Muscle SP cells (3–6 × 104 cells) derived from Myf5-nlacZ or ROSA26 mice were injected into regenerating TA muscle of adult scid/bg immunodeficient mice (Ferrari et al., 1998). 24 h before cell injections, muscle regeneration was induced by injection of 25 μl of 10 μM cardiotoxin (Latoxan). 2 weeks or 1 month after injection of cells, TA muscles were stained with X-gal, and 8-μm frozen sections were prepared for immunohistochemistry. Myf5-nlacZ–expressing nuclei were counted in serial sections adjacent to the lacZ-positive region. Myogenic differentiation of muscle SP cells by 2 weeks after transplantation was represented by total number of Myf5-nlacZ–positive nuclei per each transplanted TA muscle. Three independent transplantation experiments were performed (n = 3). 1 month after injection of cells, TA muscles were also digested for culture experiments as described previously (Sabourin et al., 1999). Cultures were maintained for 4 d in myoblast growth medium on collagen-coated dishes.

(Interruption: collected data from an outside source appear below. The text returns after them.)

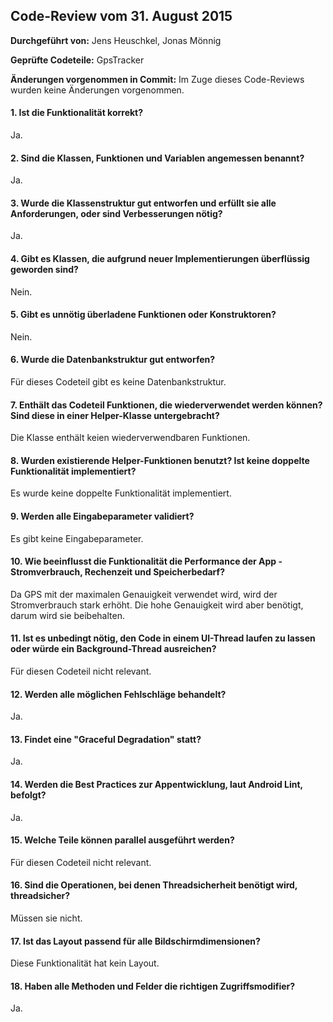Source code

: 
## Code-Review vom 31. August 2015

**Durchgeführt von:** Jens Heuschkel, Jonas Mönnig

**Geprüfte Codeteile:** GpsTracker

**Änderungen vorgenommen in Commit:** Im Zuge dieses Code-Reviews wurden keine Änderungen vorgenommen.

#### 1. Ist die Funktionalität korrekt?

Ja.

#### 2. Sind die Klassen, Funktionen und Variablen angemessen benannt?

Ja.

#### 3. Wurde die Klassenstruktur gut entworfen und erfüllt sie alle Anforderungen, oder sind Verbesserungen nötig?

Ja.

#### 4. Gibt es Klassen, die aufgrund neuer Implementierungen überflüssig geworden sind?

Nein.

#### 5. Gibt es unnötig überladene Funktionen oder Konstruktoren?

Nein.

#### 6. Wurde die Datenbankstruktur gut entworfen?

Für dieses Codeteil gibt es keine Datenbankstruktur.

#### 7. Enthält das Codeteil Funktionen, die wiederverwendet werden können? Sind diese in einer Helper-Klasse untergebracht?

Die Klasse enthält keien wiederverwendbaren Funktionen.

#### 8. Wurden existierende Helper-Funktionen benutzt? Ist keine doppelte Funktionalität implementiert?

Es wurde keine doppelte Funktionalität implementiert.

#### 9. Werden alle Eingabeparameter validiert?

Es  gibt keine Eingabeparameter.

#### 10. Wie beeinflusst die Funktionalität die Performance der App - Stromverbrauch, Rechenzeit und Speicherbedarf?

Da GPS mit der maximalen Genauigkeit verwendet wird, wird der Stromverbrauch stark erhöht. Die hohe Genauigkeit wird aber benötigt, darum wird sie beibehalten.

#### 11. Ist es unbedingt nötig, den Code in einem UI-Thread laufen zu lassen oder würde ein Background-Thread ausreichen?

Für diesen Codeteil nicht relevant.

#### 12. Werden alle möglichen Fehlschläge behandelt?

Ja.

#### 13. Findet eine "Graceful Degradation" statt?

Ja.

#### 14. Werden die Best Practices zur Appentwicklung, laut Android Lint, befolgt?

Ja.

#### 15. Welche Teile können parallel ausgeführt werden?

Für diesen Codeteil nicht relevant.

#### 16. Sind die Operationen, bei denen Threadsicherheit benötigt wird, threadsicher?

Müssen sie nicht.

#### 17. Ist das Layout passend für alle Bildschirmdimensionen?

Diese Funktionalität hat kein Layout.

#### 18. Haben alle Methoden und Felder die richtigen Zugriffsmodifier?

Ja.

Hematopoietic colony assays
Cells prepared from muscle, bone marrow, peripheral blood, and isolated muscle fibers were cultured in Methocult M3434 or M3630 (StemCell Technologies) for 10–14 d. The number of colonies consisting of >50 cells were scored using an inverted microscope (Axiovert 25; Carl Zeiss MicroImaging, Inc.). Hematopoietic cells were identified by May-Grunwald's Giemsa (Sigma-Aldrich) and by immunohistochemistry with Mac1 and Gr1 antibodies (PharMingen) for detection of granulocyte/monocyte or B220 antibodies (PharMingen) for detection of pre-B cells followed by Vectastain ABC kit (Vector Laboratories).

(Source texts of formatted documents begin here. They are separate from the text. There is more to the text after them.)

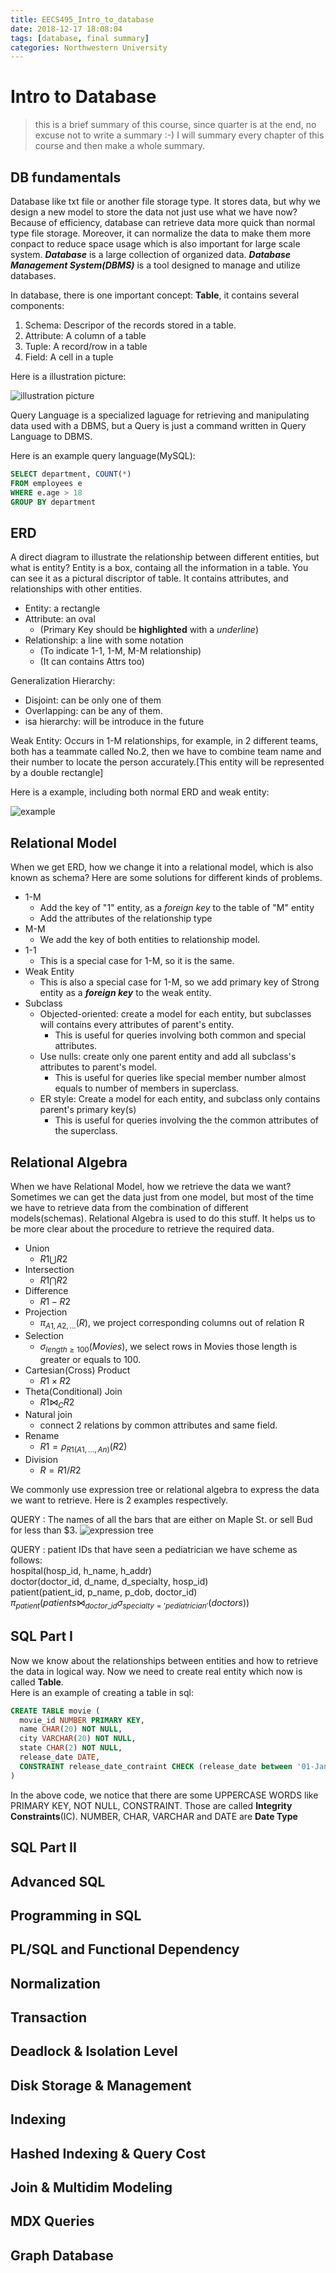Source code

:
 ```yaml
---
title: EECS495_Intro_to_database
date: 2018-12-17 18:08:04
tags: [database, final summary]
categories: Northwestern University
---
```

# Intro to Database

> this is a brief summary of this course, since quarter is at the end, no excuse not to write a summary :-)
> I will summary every chapter of this course and then make a whole summary. 

<!--more-->
## DB fundamentals
Database like txt file or another file storage type. It stores data, but why we design a new model to store the data not just use what we have now? Because of efficiency, database can retrieve data more quick than normal type file storage. Moreover, it can normalize the data to make them more conpact to reduce space usage which is also important for large scale system.
***Database*** is a large collection of organized data.
***Database Management System(DBMS)*** is a tool designed to manage and utilize databases.

In database, there is one important concept: **Table**, it contains several components: 

1. Schema: Descripor of the records stored in a table.
2. Attribute: A column of a table
3. Tuple: A record/row in a table
4. Field: A cell in a tuple

Here is a illustration picture:

![illustration picture](https://raw.githubusercontent.com/TCoherence/TCoherence.github.io/save/source/_posts/EECS495-Intro-to-database/Screen%20Shot%202018-12-17%20at%206.37.56%20PM.png)

Query Language is a specialized laguage for retrieving and manipulating data used with a DBMS, but a Query is just a command written in Query Language to DBMS.

Here is an example query language(MySQL):
```sql
SELECT department, COUNT(*)
FROM employees e
WHERE e.age > 18
GROUP BY department
```



## ERD
A direct diagram to illustrate the relationship between different entities, but what is entity? Entity is a box, containg all the information in a table. You can see it as a pictural discriptor of table. It contains attributes, and relationships with other entities.
- Entity: a rectangle
- Attribute: an oval
  - (Primary Key should be **highlighted** with a *underline*)  
- Relationship: a line with some notation
  - (To indicate 1-1, 1-M, M-M relationship)
  - (It can contains Attrs too)

Generalization Hierarchy:
- Disjoint: can be only one of them
- Overlapping: can be any of them.
- isa hierarchy: will be introduce in the future

Weak Entity:
Occurs in 1-M relationships, for example, in 2 different teams, both has a teammate called No.2, then we have to combine team name and their number to locate the person accurately.[This entity will be represented by a double rectangle]

Here is a example, including both normal ERD and weak entity:

![example](https://raw.githubusercontent.com/TCoherence/TCoherence.github.io/save/source/_posts/EECS495-Intro-to-database/Screen%20Shot%202018-12-18%20at%2010.52.16%20PM.png)

## Relational Model
When we get ERD, how we change it into a relational model, which is also known as schema? Here are some solutions for different kinds of problems.
- 1-M  
  - Add the key of "1" entity, as a *foreign key* to the table of "M" entity
  - Add the attributes of the relationship type
- M-M
  - We add the key of both entities to relationship model.
- 1-1
  - This is a special case for 1-M, so it is the same.
- Weak Entity
  - This is also a special case for 1-M, so we add primary key of Strong entity as a ***foreign key*** to the weak entity.
- Subclass
  - Objected-oriented: create a model for each entity, but subclasses will contains every attributes of parent's entity.
    - This is useful for queries involving both common and special attributes.
  - Use nulls: create only one parent entity and add all subclass's attributes to parent's model.
    - This is useful for queries like special member number almost equals to number of members in superclass.   
  - ER style: Create a model for each entity, and subclass only contains parent's primary key(s)
    - This is useful for queries involving the the common attributes of the superclass.

## Relational Algebra
When we have Relational Model, how we retrieve the data we want? Sometimes we can get the data just from one model, but most of the time we have to retrieve data from the combination of different models(schemas). Relational Algebra is used to do this stuff. It helps us to be more clear about the procedure to retrieve the required data.
- Union
  - $R1 \bigcup R2$
- Intersection
  - $R1 \bigcap R2$
- Difference
  - $R1 - R2$
- Projection
  - $\pi_{A1,A2, ...}(R)$, we project corresponding columns out of relation R
- Selection
  - $\sigma_{length \geq 100}(Movies)$, we select rows in Movies those length is greater or equals to 100.
- Cartesian(Cross) Product
  - $R1 \times R2$
- Theta(Conditional) Join
  - $R1 \bowtie_{C} R2$
- Natural join
  - connect 2 relations by common attributes and same field.
- Rename
  - $R1 = \rho_{R1(A1, ..., An)}(R2)$
- Division
  - $R = R1 / R2$

We commonly use expression tree or relational algebra to express the data we want to retrieve. Here is 2 examples respectively.

QUERY : The names of all the bars that are either on Maple
St. or sell Bud for less than $3.
![expression tree](https://raw.githubusercontent.com/TCoherence/TCoherence.github.io/save/source/_posts/EECS495-Intro-to-database/Screen%20Shot%202018-12-18%20at%2010.47.03%20PM.png)

QUERY : patient IDs that have seen a pediatrician
we have scheme as follows:  
hospital(hosp_id, h_name, h_addr)  
doctor(doctor_id, d_name, d_specialty, hosp_id)  
patient(patient_id, p_name, p_dob, doctor_id)
$\pi_{patient}(patients \bowtie_{doctor\_id}\sigma_{specialty='pediatrician'}(doctors))$

## SQL Part I
Now we know about the relationships between entities and how to retrieve the data in logical way. Now we need to create real entity which now is called **Table**.  
Here is an example of creating a table in sql:  
```sql
CREATE TABLE movie (
  movie_id NUMBER PRIMARY KEY,
  name CHAR(20) NOT NULL,
  city VARCHAR(20) NOT NULL,
  state CHAR(2) NOT NULL,
  release_date DATE,
  CONSTRAINT release_date_contraint CHECK (release_date between '01-Jan-1980' and '31-Dec-1989')
)
```
In the above code, we notice that there are some UPPERCASE WORDS like PRIMARY KEY, NOT NULL, CONSTRAINT. Those are called **Integrity Constraints**(IC). NUMBER, CHAR, VARCHAR and DATE are **Date Type**
## SQL Part II

## Advanced SQL

## Programming in SQL

## PL/SQL and Functional Dependency

## Normalization

## Transaction

## Deadlock & Isolation Level

## Disk Storage & Management

## Indexing

## Hashed Indexing & Query Cost

## Join & Multidim Modeling

## MDX Queries

## Graph Database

We thank Stephen J. Tapscott and Shahragim Tajbakhsh for providing MD6.0-lacZ and Myf5-nlacZ strains of mice, respectively. We thank J. Ishibashi for making retrovirus. We also thank Sophie Charge for critical reading of the manuscript.

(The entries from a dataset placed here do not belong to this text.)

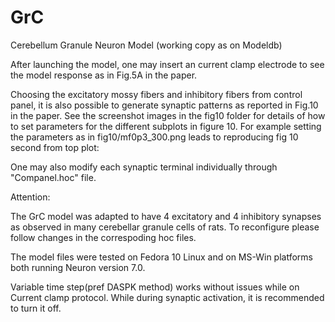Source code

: GrC
===

Cerebellum Granule Neuron Model (working copy as on Modeldb)

  
After launching the model, one may insert an current clamp electrode
to see the model response as in Fig.5A in the paper.

Choosing the excitatory mossy fibers and inhibitory fibers from
control panel, it is also possible to generate synaptic patterns as
reported in Fig.10 in the paper.  See the screenshot images in the
fig10 folder for details of how to set parameters for the different
subplots in figure 10.  For example setting the parameters as in
fig10/mf0p3_300.png leads to reproducing fig 10 second from top plot:


One may also modify each synaptic terminal individually through
"Companel.hoc" file.


 
Attention: 

The GrC model was adapted to have 4 excitatory and 4 inhibitory
synapses as observed in many cerebellar granule cells of rats. To
reconfigure please follow changes in the correspoding hoc files.

The model files were tested on Fedora 10 Linux and on MS-Win platforms
both running Neuron version 7.0.

Variable time step(pref DASPK method) works without issues while on
Current clamp protocol. While during synaptic activation, it is
recommended to turn it off.
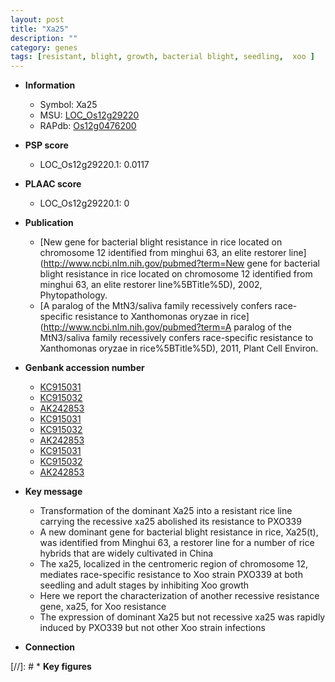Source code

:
 ```yaml
---
layout: post
title: "Xa25"
description: ""
category: genes
tags: [resistant, blight, growth, bacterial blight, seedling,  xoo ]
---
```


* **Information**  
    + Symbol: Xa25  
    + MSU: [LOC_Os12g29220](http://rice.plantbiology.msu.edu/cgi-bin/ORF_infopage.cgi?orf=LOC_Os12g29220)  
    + RAPdb: [Os12g0476200](http://rapdb.dna.affrc.go.jp/viewer/gbrowse_details/irgsp1?name=Os12g0476200)  

* **PSP score**  
    + LOC_Os12g29220.1: 0.0117 

* **PLAAC score**  
    + LOC_Os12g29220.1: 0 

* **Publication**  
    + [New gene for bacterial blight resistance in rice located on chromosome 12 identified from minghui 63, an elite restorer line](http://www.ncbi.nlm.nih.gov/pubmed?term=New gene for bacterial blight resistance in rice located on chromosome 12 identified from minghui 63, an elite restorer line%5BTitle%5D), 2002, Phytopathology.
    + [A paralog of the MtN3/saliva family recessively confers race-specific resistance to Xanthomonas oryzae in rice](http://www.ncbi.nlm.nih.gov/pubmed?term=A paralog of the MtN3/saliva family recessively confers race-specific resistance to Xanthomonas oryzae in rice%5BTitle%5D), 2011, Plant Cell Environ.

* **Genbank accession number**  
    + [KC915031](http://www.ncbi.nlm.nih.gov/nuccore/KC915031)
    + [KC915032](http://www.ncbi.nlm.nih.gov/nuccore/KC915032)
    + [AK242853](http://www.ncbi.nlm.nih.gov/nuccore/AK242853)
    + [KC915031](http://www.ncbi.nlm.nih.gov/nuccore/KC915031)
    + [KC915032](http://www.ncbi.nlm.nih.gov/nuccore/KC915032)
    + [AK242853](http://www.ncbi.nlm.nih.gov/nuccore/AK242853)
    + [KC915031](http://www.ncbi.nlm.nih.gov/nuccore/KC915031)
    + [KC915032](http://www.ncbi.nlm.nih.gov/nuccore/KC915032)
    + [AK242853](http://www.ncbi.nlm.nih.gov/nuccore/AK242853)

* **Key message**  
    + Transformation of the dominant Xa25 into a resistant rice line carrying the recessive xa25 abolished its resistance to PXO339
    + A new dominant gene for bacterial blight resistance in rice, Xa25(t), was identified from Minghui 63, a restorer line for a number of rice hybrids that are widely cultivated in China
    + The xa25, localized in the centromeric region of chromosome 12, mediates race-specific resistance to Xoo strain PXO339 at both seedling and adult stages by inhibiting Xoo growth
    + Here we report the characterization of another recessive resistance gene, xa25, for Xoo resistance
    + The expression of dominant Xa25 but not recessive xa25 was rapidly induced by PXO339 but not other Xoo strain infections

* **Connection**  

[//]: # * **Key figures**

This work was supported by grants to M.A. Rudnicki from the National Institutes of Health, the Canadian Institutes of Health Research, the Muscular Dystrophy Association, and the Canada Research Chair Program. A. Asakura is supported by a development grant from the Muscular Dystrophy Association. P. Seale holds a pre-doctoral fellowship from the Canadian Institutes of Health Research. M.A. Rudnicki holds the Canada Research Chair in molecular genetics and is an international scholar of the Howard Hughes Medical Institute.
Abbreviations used in this paper: CMV, cytomegalovirus; HSC, hematopoietic stem cell; IL, interleukin; LTR, long-term repeat; MHC, myosin heavy chain; MP, main population; SP, side population; TA, tibialis anterior; WP, whole population.